Owing its basic premise to Howard Hawks’ classic Western, Rio Bravo, the film is set in contemporary gangland Los Angeles. Lieutenant Bishop (Austin Stoker), arrives to take over at Precinct 13 while it is being decommissioned, only to find himself and a motley crew including a convicted murderer (Darwin Justin) and a perky office wench (Laurie Zimmer) in chest-hugging knitwear, the subject of a siege after a shooting victim comes staggering into the station pursued by a gang of heavily armed thugs.  There are basically two parts to the film – the set up and the actual siege itself, a protracted gun battle worthy of Peckinpah.

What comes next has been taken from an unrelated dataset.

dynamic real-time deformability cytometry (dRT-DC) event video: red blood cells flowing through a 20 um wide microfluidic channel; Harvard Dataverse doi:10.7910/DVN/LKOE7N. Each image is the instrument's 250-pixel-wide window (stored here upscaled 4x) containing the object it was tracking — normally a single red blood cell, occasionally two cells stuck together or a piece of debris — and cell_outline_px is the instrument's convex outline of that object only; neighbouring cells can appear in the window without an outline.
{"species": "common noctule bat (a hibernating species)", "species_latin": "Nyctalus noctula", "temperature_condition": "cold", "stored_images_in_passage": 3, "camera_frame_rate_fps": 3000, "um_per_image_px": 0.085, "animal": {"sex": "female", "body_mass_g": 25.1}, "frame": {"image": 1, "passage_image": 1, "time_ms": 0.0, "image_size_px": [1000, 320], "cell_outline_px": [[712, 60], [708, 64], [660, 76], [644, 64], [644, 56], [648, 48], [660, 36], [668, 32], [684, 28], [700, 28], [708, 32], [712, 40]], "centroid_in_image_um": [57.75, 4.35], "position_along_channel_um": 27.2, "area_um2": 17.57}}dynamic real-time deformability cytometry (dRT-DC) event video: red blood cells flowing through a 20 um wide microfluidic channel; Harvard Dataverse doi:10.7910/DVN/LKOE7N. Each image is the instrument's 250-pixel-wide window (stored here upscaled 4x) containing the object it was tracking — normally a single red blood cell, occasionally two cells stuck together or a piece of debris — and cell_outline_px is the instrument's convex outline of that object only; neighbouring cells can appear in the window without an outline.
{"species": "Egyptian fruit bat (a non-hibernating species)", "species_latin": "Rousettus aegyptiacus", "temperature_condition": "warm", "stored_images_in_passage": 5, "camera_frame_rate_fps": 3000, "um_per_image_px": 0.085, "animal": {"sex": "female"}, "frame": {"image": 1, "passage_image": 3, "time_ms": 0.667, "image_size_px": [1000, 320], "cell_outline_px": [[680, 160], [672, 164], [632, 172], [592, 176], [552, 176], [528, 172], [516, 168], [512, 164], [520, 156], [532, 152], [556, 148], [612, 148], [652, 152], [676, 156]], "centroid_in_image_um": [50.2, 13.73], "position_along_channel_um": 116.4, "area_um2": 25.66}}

As a homage to the B movie, Assault On Precinct 13 is near perfect – it has everything that the classics of the 40s and 50s had, a rudimentary storyline, two-dimensional  characters enunciating pulp dialogue, Equity-rate actors of variable talent, low-fi production values and blunt scene-by-scene directing.  Sometimes it’s so bad that you want to laugh, sometimes you just want to shake your head in disbelief at the cavalier disregard for credibility. Whether this is good or bad depends on whether or not you are able to enjoy the skilful appropriation and tongue-in-cheek humour underpinning the apparent expediency with which the film is realized.

Assault On Precinct 13 was shot in two weeks on a budget of $100,000 with Carpenter writing, directing, editing and composing the score. That makes Carpenter a kind of Tarentino avant Tarentino and deserves credit. .

FYI: The film was given a slick, big budget makeover in 2005 with Ethan Hawke and Laurence Fishburne in the leads (reversing race roles), managing to jettison the charms of the original for no gain whatsoever.